Induction of chitinase genes in grapevine depends on the infecting pathogen (Robert et al. 2002). In V. vinifera cultivars susceptible to P. viticola such as Riesling, but inoculated with Pseudoperonospora cubensis (downy mildew of cucumber), a non-host pathogen in grapevine, chitinases (PR-3) are more induced than in the compatible interaction (Gomès and Coutos-Thévenot 2009). U. necator, the causal agent of grapevine powdery mildew, induces expression of chitinases in leaves and berries in various grapevine cultivars, including susceptible ones. Jacobs et al. (1999) showed that the hydrolytic activity of chitinase was directly related to the severity of infection at the pathogen location. In V. vinifera, most of the data regarding chitinases are related to their activity in leaves (Robert et al. 2002). There are 13 chitinase isoforms detected in grapevine tissues, 6 of which were found in untreated leaves and 4 new isoforms appeared in wounded leaves or leaves treated with salicylic acid after wounding (Derckel et al. 1996). Among these four wound-induced isoforms, three were also induced in leaves inoculated with B. cinerea (Derckel et al. 1999). Busam et al. (1997) have reported high transcript accumulations of class I and class III chitinase genes in leaves infected with P. viticola. Their accumulation was also observed in leaves infected with U. necator (Jacobs et al. 1999). Chitinase activity was also reported in healthy grapevine tissues, e.g. in mature healthy berries and in healthy leaves. Interestingly, in this report, the activity in mature healthy berries was ten times higher than in the healthy leaves (Derckel et al. 1996). Furthermore, expression of a rice chitinase in grapevine plants enhanced the resistance to fungal diseases, namely powdery mildew and anthracnose (Yamamato et al. 2000).

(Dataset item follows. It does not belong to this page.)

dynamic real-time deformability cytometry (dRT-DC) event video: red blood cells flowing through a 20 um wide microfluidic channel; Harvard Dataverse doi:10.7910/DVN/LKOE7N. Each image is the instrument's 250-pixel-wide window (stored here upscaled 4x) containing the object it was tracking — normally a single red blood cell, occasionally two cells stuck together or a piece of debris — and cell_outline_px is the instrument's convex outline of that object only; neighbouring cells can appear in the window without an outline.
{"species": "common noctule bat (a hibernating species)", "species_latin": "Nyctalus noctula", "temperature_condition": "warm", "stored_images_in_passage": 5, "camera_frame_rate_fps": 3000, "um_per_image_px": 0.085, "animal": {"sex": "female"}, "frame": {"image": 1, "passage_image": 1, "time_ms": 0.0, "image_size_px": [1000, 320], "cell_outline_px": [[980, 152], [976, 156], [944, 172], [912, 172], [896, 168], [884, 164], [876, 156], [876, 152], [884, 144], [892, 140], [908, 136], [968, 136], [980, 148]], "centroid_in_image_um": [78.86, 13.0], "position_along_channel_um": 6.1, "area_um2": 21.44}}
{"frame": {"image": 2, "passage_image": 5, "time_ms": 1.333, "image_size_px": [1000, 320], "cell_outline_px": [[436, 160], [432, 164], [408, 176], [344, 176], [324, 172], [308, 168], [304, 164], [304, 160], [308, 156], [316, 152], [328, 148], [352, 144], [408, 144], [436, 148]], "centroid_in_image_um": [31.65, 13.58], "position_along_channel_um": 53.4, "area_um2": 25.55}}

Our results indicate that using four reference genes, suggested by both softwares, the two most stable reference genes, or the optimal number of reference genes did not significantly affect the final results. Therefore, in the present experimental system, it could be acceptable to normalize expression results with the two most stable housekeeping genes, especially if labor cost and time are to be taken into account. It can, however, be assumed that the use of the optimal number of reference genes will result in more accurate results.

Conclusion

Our results support the notion that there is no universal reference gene for all experimental conditions. Therefore, housekeeping genes have to be tested under each experimental condition to ensure the stability of the selected genes. According to the results from both software, four reference genes were considered the best (SAND, UBQ, Actin, GAPDH). More specifically, geNorm suggested SAND and UBQ under all selected conditions, while Normfinder suggested different reference genes for different treatment. geNorm results also showed that the optimal number of reference genes to be used varied from one condition to another. However, normalization of the gene of interest, chitinase, with different sets of reference genes did not lead to significantly different results, though they are expected to be more accurate. Thus, the number of genes used for geometric averaging is a trade-off between practical consideration (time and labour cost) and accuracy (Vandesompele et al. 2002). It is also worth mentioning that EF1 and Cyclophilin were considered the least stable housekeeping gene under the selected conditions according to both programs used.